Official statistics showing an apparent slowdown in commercial property lending are failing to take account of the surging commercial mortgage- backed securities market.
Bank of England figures out this week showed a marked fall in the volume of net new lending to property, to £2.5bn in the fourth quarter of 2004 from a record high of £5.6bn in Q2 2004. The total amount outstanding to real estate now totals £115bn.
Sue Foxley, Jones Lang LaSalle’s head of UK research, pointed to the limited availability of product.
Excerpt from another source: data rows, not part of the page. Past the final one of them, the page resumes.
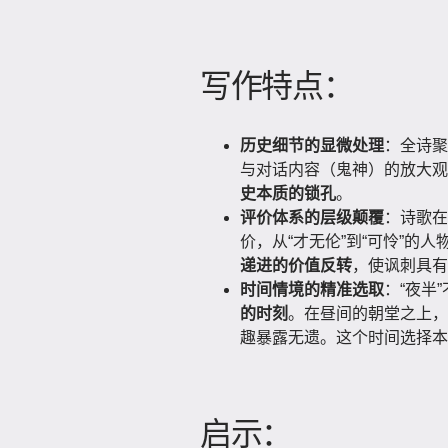
写作特点：
历史细节的显微处理
：全诗聚
与对话内容（鬼神）的放大观
史本质的锁孔
。
评价体系的层级颠覆
：诗歌在
价，从“才无伦”到“可怜”的人
递进的价值反转
，使讽刺具有
时间情境的精准选取
：“夜半
的时刻
。在昼间的朝堂之上，
趣暴露无遗。这个时间选择本
启示：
But Barry Osilaja, vice-president at JLL corporate finance, warned that the figures accounted for only about two-thirds of lending to commercial real estate because they did not include lending by building societies, insurance companies, securitised debt and lending by overseas banks’ representative offices.
Osilaja said: “CMBS issuance, on a pan-European basis, rose from 13bn in 2003 to 25bn in 2004, and is expected to hit 30bn in 2005. If CMBS were included with other sources of lending, outstanding debt would be closer to north of £140bn.”
Investor demand for fixed income assets, and bank efforts to move as much debt as possible off balance sheet – ahead of the Basel II reforms in 2007 – were leading banks to dramatically scale up their CMBS programmes, Osilaja added.
JLL head of valuations Jeremy Handley added: “A lack of liquidity or sufficient product in the market will drive geared investors to look to refinancing as a means of extracting performance from property.”